#### WHAT IS REQUIRED
In the material below, find every line containing the string "attempts" and return it.
────────────────────────────────────────
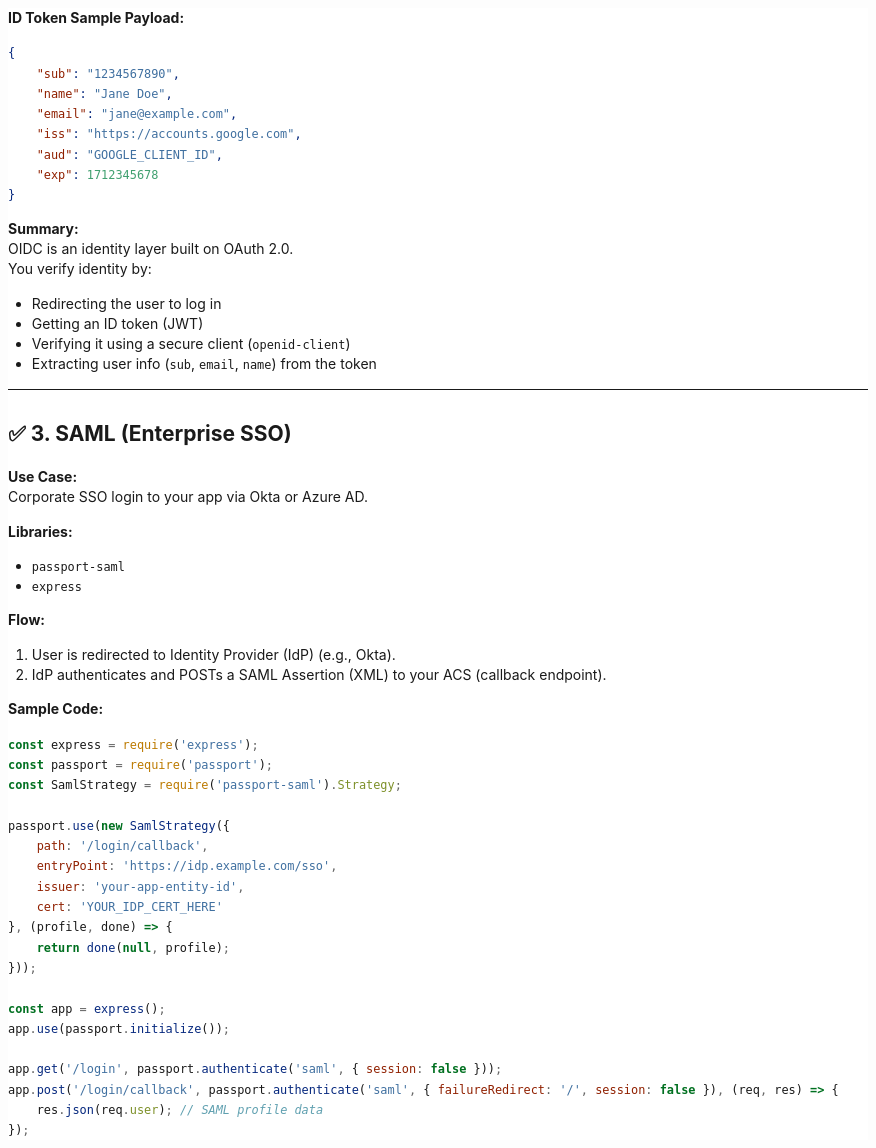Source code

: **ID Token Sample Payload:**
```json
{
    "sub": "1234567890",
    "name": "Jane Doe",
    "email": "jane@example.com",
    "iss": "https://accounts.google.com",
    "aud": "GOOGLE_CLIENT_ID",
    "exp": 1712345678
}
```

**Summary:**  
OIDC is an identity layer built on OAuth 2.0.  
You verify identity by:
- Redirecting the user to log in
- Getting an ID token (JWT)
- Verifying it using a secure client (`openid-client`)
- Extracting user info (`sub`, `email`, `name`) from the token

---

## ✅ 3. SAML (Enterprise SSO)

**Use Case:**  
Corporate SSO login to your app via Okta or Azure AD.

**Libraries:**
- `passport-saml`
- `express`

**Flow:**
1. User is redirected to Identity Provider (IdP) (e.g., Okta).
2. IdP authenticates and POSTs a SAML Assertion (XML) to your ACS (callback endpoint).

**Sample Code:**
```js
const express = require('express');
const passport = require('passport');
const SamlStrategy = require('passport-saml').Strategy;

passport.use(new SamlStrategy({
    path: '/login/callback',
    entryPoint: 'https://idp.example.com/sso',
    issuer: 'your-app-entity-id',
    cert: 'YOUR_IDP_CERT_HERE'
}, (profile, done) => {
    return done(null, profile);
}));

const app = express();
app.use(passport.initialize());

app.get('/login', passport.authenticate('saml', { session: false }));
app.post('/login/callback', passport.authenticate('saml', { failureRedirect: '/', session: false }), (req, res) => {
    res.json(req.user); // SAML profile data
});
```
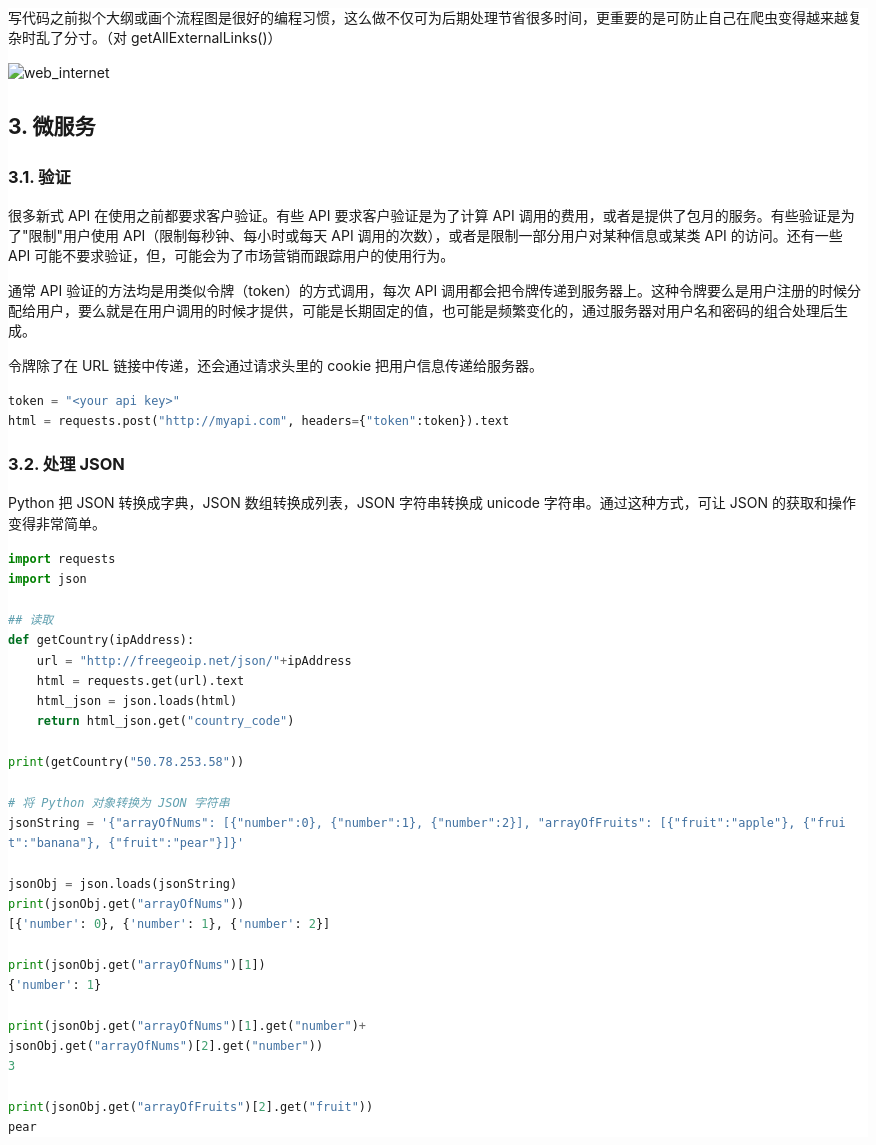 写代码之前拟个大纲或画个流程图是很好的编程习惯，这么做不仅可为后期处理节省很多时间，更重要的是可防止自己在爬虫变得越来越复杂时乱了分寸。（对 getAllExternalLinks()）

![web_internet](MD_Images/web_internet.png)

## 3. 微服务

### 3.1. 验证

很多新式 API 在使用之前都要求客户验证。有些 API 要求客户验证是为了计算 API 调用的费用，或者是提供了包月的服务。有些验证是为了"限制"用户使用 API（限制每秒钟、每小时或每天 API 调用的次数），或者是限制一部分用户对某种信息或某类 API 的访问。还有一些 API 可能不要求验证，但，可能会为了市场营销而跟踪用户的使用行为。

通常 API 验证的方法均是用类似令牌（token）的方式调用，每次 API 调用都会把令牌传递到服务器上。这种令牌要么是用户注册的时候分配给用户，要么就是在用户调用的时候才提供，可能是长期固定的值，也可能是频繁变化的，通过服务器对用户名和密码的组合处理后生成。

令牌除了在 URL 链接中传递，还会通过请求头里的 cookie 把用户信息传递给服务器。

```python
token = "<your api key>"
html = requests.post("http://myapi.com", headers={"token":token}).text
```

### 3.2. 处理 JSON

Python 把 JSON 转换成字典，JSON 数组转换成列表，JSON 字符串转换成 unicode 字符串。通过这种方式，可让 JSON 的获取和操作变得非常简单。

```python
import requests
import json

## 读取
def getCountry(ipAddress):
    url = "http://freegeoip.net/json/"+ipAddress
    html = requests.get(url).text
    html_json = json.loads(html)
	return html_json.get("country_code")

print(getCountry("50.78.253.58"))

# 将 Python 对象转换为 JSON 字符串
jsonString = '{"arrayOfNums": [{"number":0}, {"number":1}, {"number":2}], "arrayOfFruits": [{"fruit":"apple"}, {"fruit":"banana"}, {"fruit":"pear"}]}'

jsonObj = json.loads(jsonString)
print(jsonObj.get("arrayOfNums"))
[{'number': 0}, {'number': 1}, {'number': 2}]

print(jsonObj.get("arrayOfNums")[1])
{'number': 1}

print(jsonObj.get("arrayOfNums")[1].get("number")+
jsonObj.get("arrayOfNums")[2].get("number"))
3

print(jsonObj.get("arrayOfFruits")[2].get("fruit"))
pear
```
────────────────────────────────────────
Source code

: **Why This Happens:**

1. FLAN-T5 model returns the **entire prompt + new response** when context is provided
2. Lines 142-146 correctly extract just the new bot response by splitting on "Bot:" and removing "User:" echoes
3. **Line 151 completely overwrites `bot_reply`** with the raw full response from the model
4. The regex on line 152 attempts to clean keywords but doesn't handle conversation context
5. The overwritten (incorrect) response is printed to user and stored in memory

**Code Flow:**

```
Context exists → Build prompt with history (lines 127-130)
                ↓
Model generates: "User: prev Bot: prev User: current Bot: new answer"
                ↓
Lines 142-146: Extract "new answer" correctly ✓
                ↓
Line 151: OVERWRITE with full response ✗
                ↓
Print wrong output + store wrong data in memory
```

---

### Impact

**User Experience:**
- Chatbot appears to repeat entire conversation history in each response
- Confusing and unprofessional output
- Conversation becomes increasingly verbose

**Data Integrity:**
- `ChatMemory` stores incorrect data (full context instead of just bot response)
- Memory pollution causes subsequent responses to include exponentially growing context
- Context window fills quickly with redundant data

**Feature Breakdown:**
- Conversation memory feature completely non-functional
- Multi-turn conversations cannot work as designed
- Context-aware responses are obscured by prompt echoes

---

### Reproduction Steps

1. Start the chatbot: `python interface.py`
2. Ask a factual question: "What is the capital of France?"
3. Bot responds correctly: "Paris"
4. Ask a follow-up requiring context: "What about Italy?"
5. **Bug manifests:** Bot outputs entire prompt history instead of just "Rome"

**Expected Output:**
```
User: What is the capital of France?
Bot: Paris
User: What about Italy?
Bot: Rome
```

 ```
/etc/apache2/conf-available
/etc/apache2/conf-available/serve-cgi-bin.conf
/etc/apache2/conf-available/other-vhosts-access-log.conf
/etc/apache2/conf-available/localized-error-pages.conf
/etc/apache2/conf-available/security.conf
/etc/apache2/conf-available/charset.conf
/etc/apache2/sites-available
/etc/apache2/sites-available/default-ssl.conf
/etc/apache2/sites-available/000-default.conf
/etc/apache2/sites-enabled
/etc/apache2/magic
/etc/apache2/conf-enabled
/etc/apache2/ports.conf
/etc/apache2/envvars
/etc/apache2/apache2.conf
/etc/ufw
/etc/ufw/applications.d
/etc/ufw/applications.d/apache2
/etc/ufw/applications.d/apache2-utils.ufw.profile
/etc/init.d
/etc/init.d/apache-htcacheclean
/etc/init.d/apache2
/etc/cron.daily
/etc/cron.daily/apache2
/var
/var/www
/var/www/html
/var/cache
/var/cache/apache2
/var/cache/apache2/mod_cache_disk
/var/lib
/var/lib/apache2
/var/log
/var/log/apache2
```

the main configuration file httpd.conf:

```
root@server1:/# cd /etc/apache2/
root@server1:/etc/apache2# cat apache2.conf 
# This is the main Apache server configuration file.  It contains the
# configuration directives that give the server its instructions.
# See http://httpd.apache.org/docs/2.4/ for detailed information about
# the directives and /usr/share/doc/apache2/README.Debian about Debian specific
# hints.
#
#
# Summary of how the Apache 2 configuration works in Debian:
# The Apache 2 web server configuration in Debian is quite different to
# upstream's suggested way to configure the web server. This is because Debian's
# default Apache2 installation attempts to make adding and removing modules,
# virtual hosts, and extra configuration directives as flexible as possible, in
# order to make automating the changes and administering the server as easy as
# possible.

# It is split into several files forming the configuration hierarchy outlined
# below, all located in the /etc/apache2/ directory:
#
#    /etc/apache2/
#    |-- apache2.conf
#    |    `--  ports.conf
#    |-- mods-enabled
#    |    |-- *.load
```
────────────────────────────────────────
#### ANSWER SECTION
4. The regex on line 152 attempts to clean keywords but doesn't handle conversation context
# default Apache2 installation attempts to make adding and removing modules,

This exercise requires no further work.